O setor agrícola tem muita a se beneficiar com a reforma, principalmente por causa das exportações. Os produtos que saem do Brasil têm muito imposto embutido. A economia do Brasil está travada em larga medida por causa do problema da tributação das exportações. O Brasil tem um setor agrícola riquíssimo, tem muitas possibilidades de exportação. Uma reforma tributária vai beneficiar a expansão desse setor para fora. Quanto ao custo de conformidade (pagamento dos tributos) não é um problema só do Brasil. É um problema para o setor agrícola em geral, acontece em muitos países do mundo. A forma melhor de lidar com isso é por meio do auxílio ao pagamento de impostos. Pode ser em lojas específicas em zonas agrícolas, onde eles podem fazer os seus impostos. E pode ser através da prestação de softwares específicos em que eles podem implementar em seus próprios computadores. O Brasil pode olhar para as experiências dos outros países, onde se tem feito muito nesta área e implementar.

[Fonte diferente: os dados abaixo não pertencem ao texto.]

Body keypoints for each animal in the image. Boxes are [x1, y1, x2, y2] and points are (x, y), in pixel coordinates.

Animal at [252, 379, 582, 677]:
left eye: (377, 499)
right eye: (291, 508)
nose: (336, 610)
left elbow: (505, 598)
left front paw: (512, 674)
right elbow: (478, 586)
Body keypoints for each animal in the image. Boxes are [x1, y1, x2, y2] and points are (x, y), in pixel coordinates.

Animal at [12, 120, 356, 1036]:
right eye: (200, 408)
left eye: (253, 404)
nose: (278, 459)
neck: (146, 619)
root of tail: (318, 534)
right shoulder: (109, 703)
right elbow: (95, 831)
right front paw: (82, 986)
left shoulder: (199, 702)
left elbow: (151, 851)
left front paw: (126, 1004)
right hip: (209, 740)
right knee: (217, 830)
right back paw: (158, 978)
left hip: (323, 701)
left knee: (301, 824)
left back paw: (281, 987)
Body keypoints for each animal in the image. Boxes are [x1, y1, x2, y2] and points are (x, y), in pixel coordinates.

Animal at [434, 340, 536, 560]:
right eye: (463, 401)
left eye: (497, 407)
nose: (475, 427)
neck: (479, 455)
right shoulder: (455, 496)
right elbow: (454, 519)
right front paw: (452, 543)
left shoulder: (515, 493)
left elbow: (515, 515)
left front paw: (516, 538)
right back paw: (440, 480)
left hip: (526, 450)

A reforma tributária terá um efeito importante no desenvolvimento?

O que eu posso dizer é que um sistema tributário tão complexo como o do Brasil tem um impacto muito grande na economia. A economia brasileira está completamente distorcida pelo sistema tributário, principalmente nas exportações. Eu não conheço mais nenhum outro país no mundo que tributa as exportações.

Por que o Brasil acaba tributando as exportações hoje?

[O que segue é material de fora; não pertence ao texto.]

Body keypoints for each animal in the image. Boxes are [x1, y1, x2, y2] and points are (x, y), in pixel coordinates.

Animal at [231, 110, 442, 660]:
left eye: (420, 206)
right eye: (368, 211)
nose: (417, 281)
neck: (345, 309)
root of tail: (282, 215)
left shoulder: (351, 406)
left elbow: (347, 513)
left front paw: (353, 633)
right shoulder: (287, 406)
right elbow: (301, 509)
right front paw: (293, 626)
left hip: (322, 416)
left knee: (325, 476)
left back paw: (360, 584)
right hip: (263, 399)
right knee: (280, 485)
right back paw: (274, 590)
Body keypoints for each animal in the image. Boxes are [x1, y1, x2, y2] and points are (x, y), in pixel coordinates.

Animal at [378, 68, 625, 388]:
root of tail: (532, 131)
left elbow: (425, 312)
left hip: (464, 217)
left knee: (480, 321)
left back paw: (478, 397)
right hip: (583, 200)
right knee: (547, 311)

Os impostos no Brasil não devolvem os créditos e, portanto, são cumulativos. Isso quer dizer na prática que, quando um brasileiro compra um produto qualquer, ou quando é exportado para fora do País, dentro do preço vai uma quantidade grande de imposto. Uma grande parte do preço é o imposto. Quando esse elemento desaparecer com a reforma, na exportação o produto sai imediatamente do Brasil mais barato, porque vai sem o imposto.

É verdade que os tributaristas brasileiros estão com medo e eu compreendo esse receio porque o Brasil tem décadas de cumulatividade de impostos. Mas o IVA funciona bem em todos os outros países com créditos e não cumulatividade. É claro que é preciso ter cautelas para que não haja cumulatividade. Mas olhando para a experiência internacional, os brasileiros não têm nada a recear, desde que a lei seja bem bem desenhada. E não há motivo para pensar que não será.